Data extracts: Begin
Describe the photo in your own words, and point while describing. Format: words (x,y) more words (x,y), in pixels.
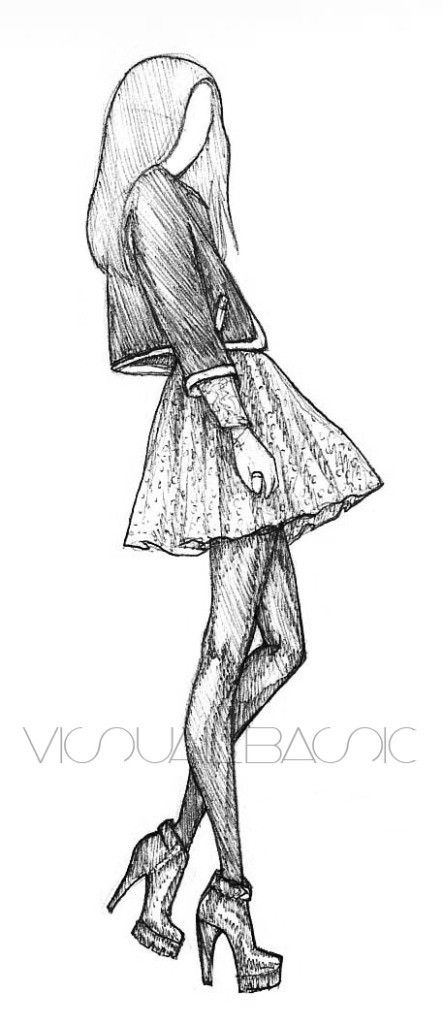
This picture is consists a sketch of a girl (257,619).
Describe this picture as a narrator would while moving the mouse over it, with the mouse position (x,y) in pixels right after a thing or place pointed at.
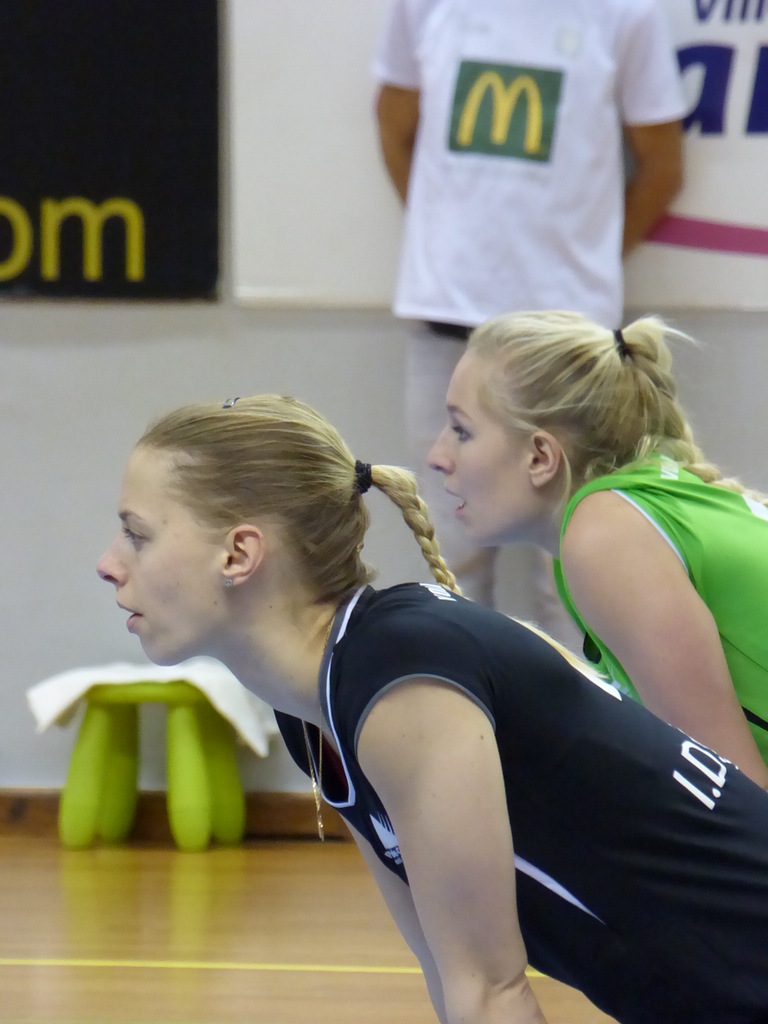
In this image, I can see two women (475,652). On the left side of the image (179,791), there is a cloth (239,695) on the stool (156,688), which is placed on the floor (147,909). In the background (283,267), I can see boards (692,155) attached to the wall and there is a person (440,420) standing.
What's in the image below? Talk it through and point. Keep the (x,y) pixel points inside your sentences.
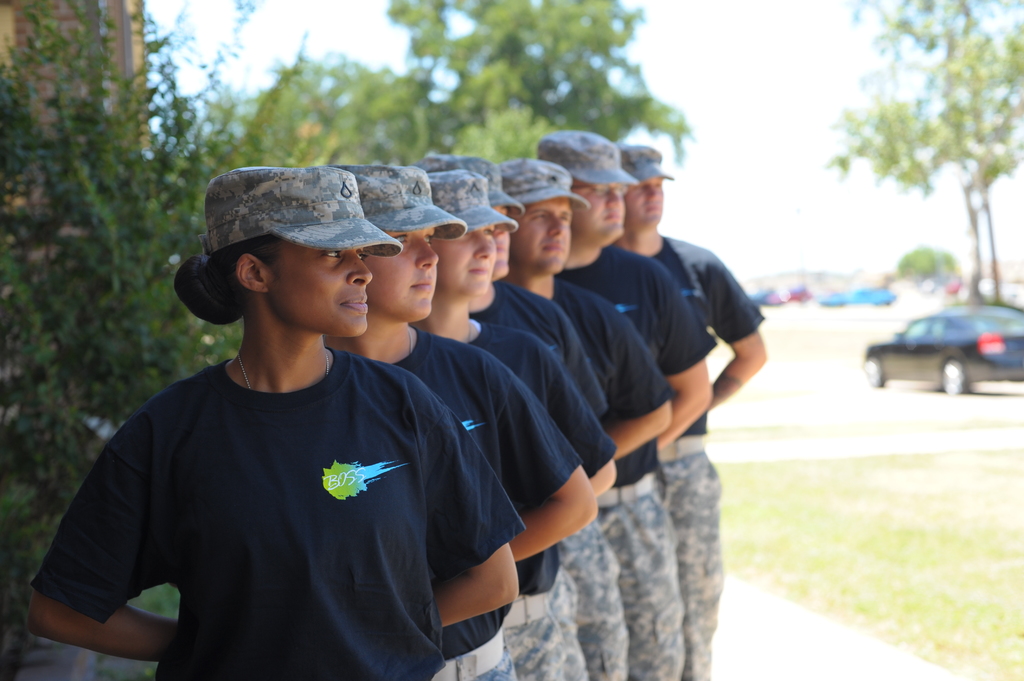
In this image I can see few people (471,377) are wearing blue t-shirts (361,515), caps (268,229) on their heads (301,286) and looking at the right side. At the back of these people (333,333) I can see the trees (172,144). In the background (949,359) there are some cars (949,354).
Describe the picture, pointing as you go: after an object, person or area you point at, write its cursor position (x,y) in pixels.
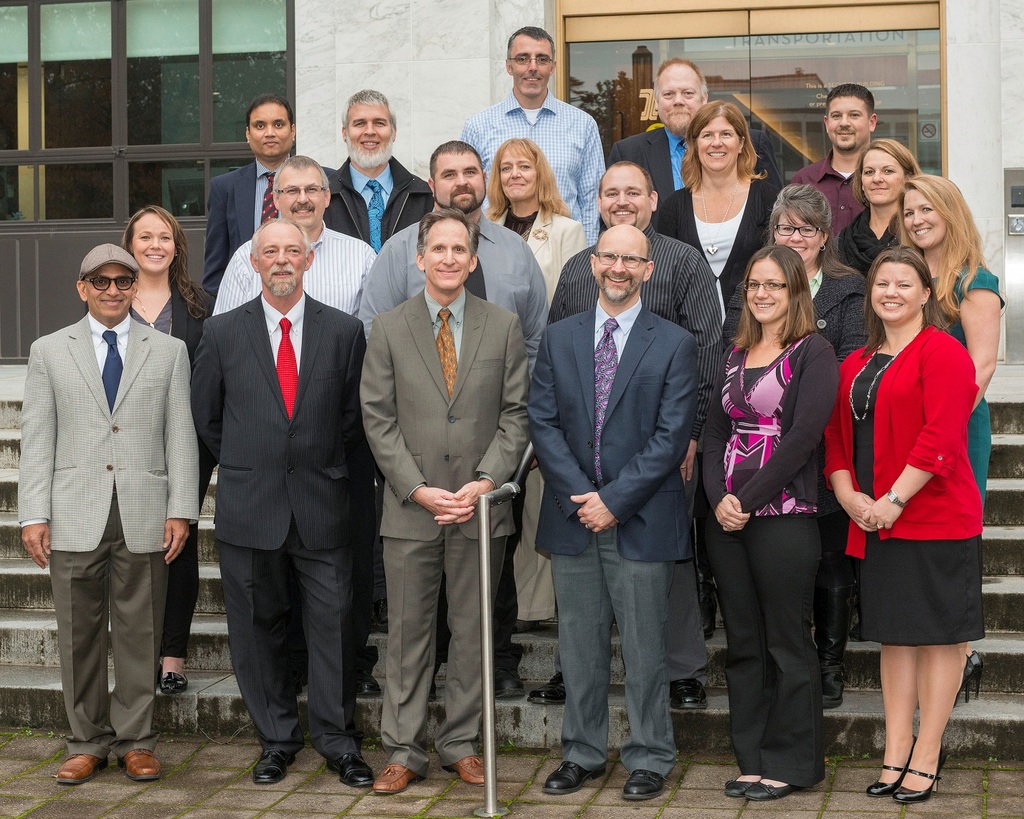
Data extracts: End
— Exercise description —
If a record holds a picture, leave the picture out and transcribe everything else exactly.

— Solution to this problem —
Describe the photo in your own words, and point while describing. Format: words (x,y) more words (x,y), in pixels.
This picture is consists a sketch of a girl (257,619).
Describe this picture as a narrator would while moving the mouse over it, with the mouse position (x,y) in pixels right after a thing or place pointed at.
In this image, I can see two women (475,652). On the left side of the image (179,791), there is a cloth (239,695) on the stool (156,688), which is placed on the floor (147,909). In the background (283,267), I can see boards (692,155) attached to the wall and there is a person (440,420) standing.
What's in the image below? Talk it through and point. Keep the (x,y) pixel points inside your sentences.
In this image I can see few people (471,377) are wearing blue t-shirts (361,515), caps (268,229) on their heads (301,286) and looking at the right side. At the back of these people (333,333) I can see the trees (172,144). In the background (949,359) there are some cars (949,354).
Describe the picture, pointing as you go: after an object, person or area you point at, write its cursor position (x,y) in pixels.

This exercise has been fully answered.